- Input data:
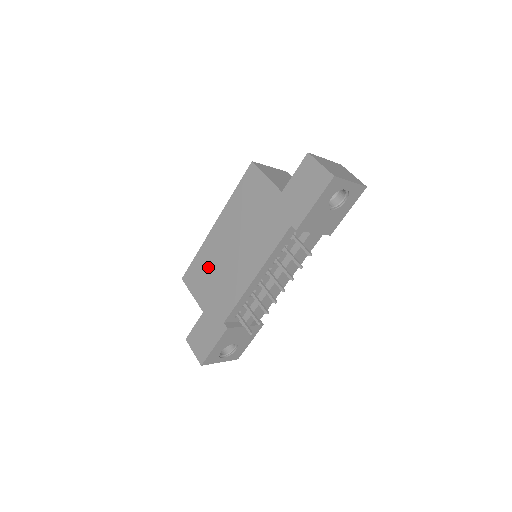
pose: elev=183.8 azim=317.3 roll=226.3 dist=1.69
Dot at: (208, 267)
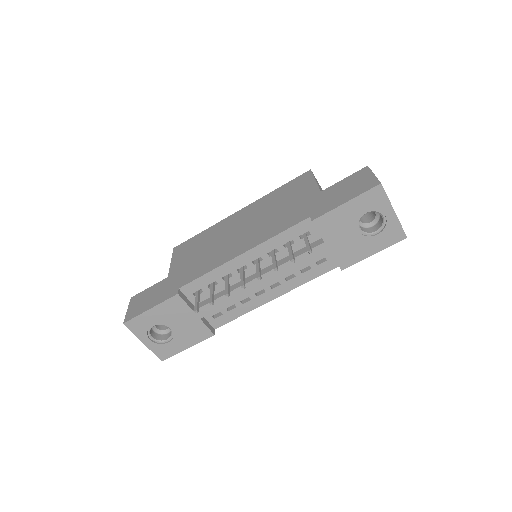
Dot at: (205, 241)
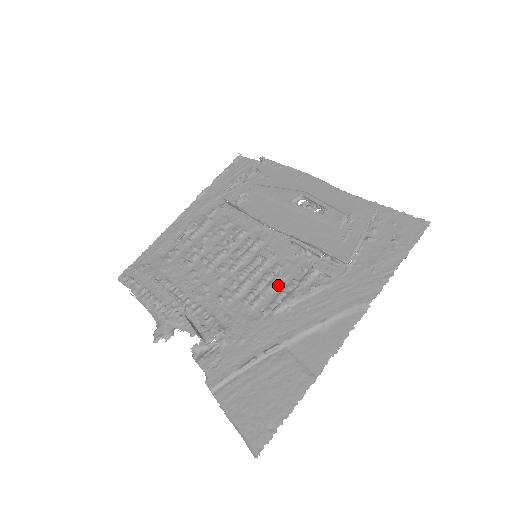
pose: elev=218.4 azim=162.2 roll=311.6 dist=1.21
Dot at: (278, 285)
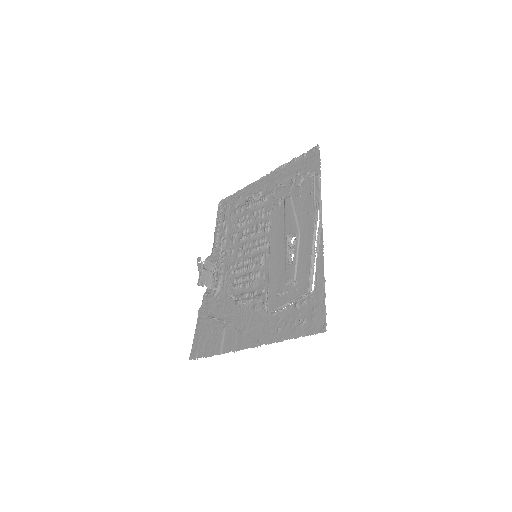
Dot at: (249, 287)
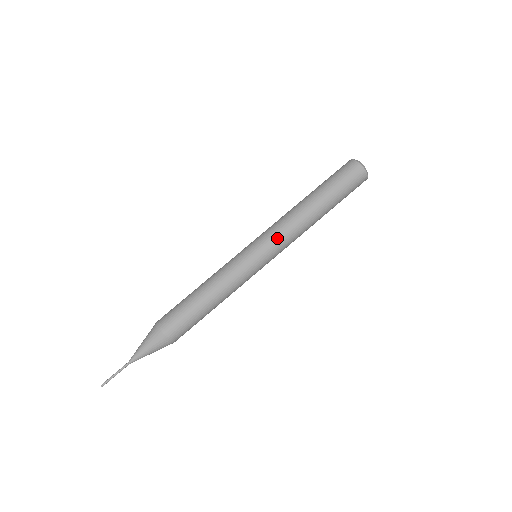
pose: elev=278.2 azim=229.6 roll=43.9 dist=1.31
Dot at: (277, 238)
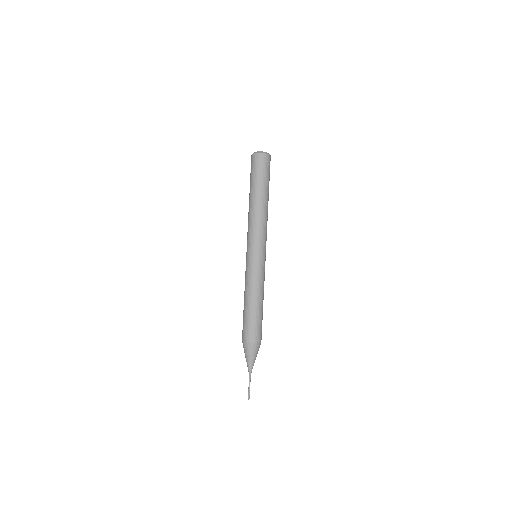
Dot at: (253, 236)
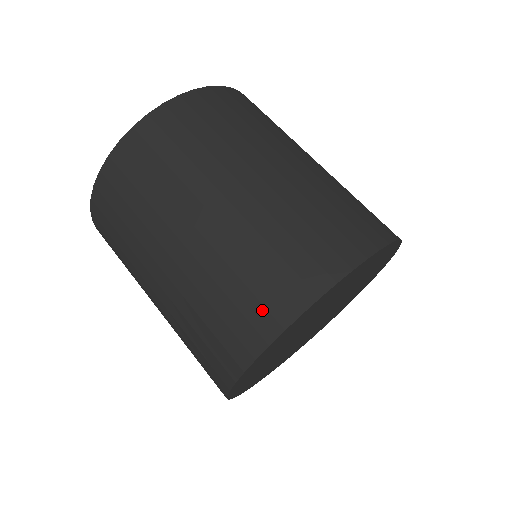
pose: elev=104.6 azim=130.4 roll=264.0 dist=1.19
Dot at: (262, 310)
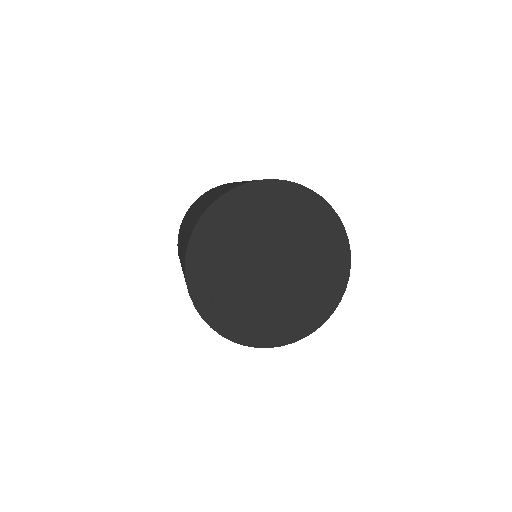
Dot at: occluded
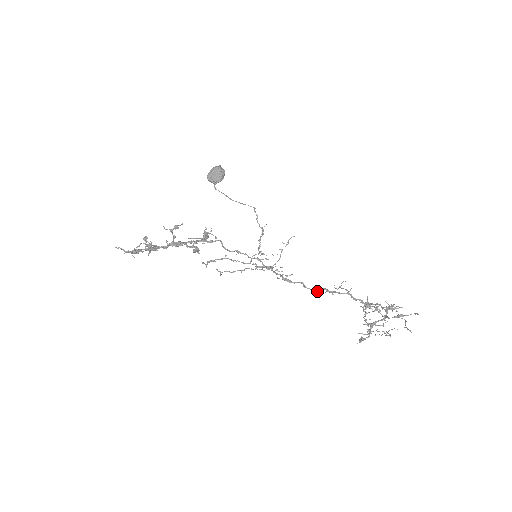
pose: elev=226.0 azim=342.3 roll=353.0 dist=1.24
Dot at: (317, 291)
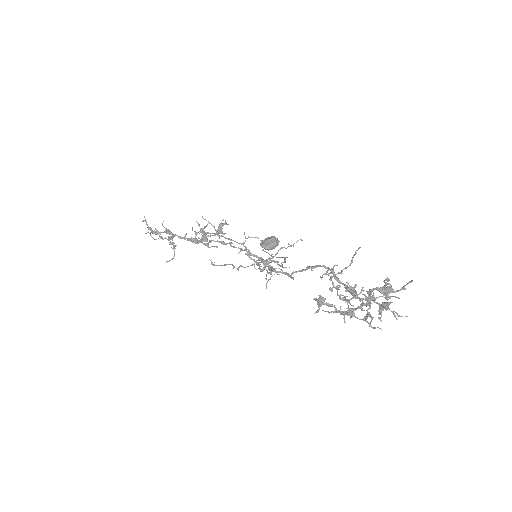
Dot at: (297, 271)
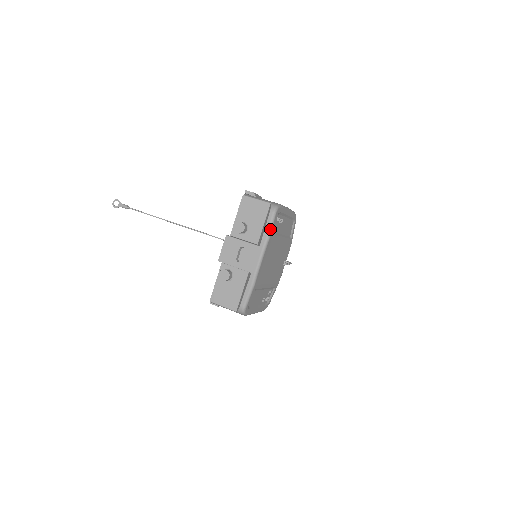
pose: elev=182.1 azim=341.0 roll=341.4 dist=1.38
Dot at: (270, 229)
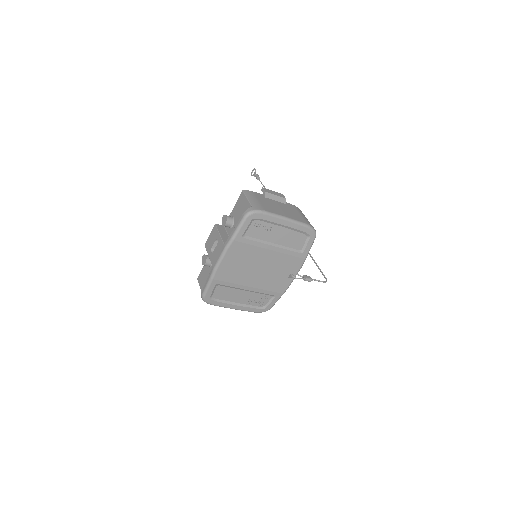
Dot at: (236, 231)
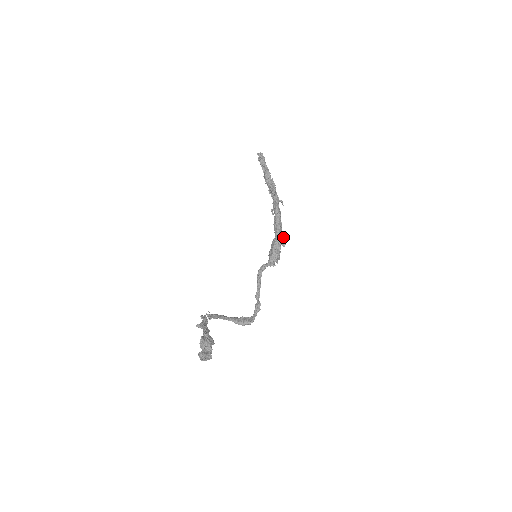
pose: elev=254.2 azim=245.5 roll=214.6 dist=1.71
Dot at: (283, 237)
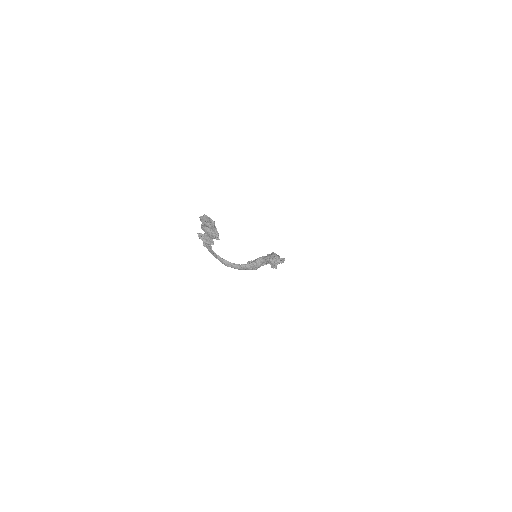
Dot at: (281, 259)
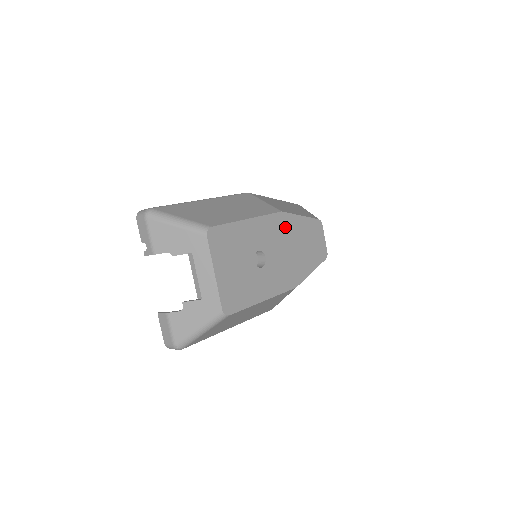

- What the exercise asks: Print every row above verbatim, without the pictures.

- Completed exercise:
pose: elev=183.8 azim=317.3 roll=226.3 dist=1.69
Dot at: (208, 267)
Dot at: (205, 241)
pose: elev=218.4 azim=162.2 roll=311.6 dist=1.21
Dot at: (278, 285)
Dot at: (249, 287)
pose: elev=278.2 azim=229.6 roll=43.9 dist=1.31
Dot at: (277, 238)
Dot at: (253, 236)
pose: elev=104.6 azim=130.4 roll=264.0 dist=1.19
Dot at: (262, 310)
Dot at: occluded
pose: elev=226.0 azim=342.3 roll=353.0 dist=1.24
Dot at: (317, 291)
Dot at: (297, 271)
pose: elev=182.1 azim=341.0 roll=341.4 dist=1.38
Dot at: (270, 229)
Dot at: (236, 231)
pose: elev=254.2 azim=245.5 roll=214.6 dist=1.71
Dot at: (283, 237)
Dot at: (281, 259)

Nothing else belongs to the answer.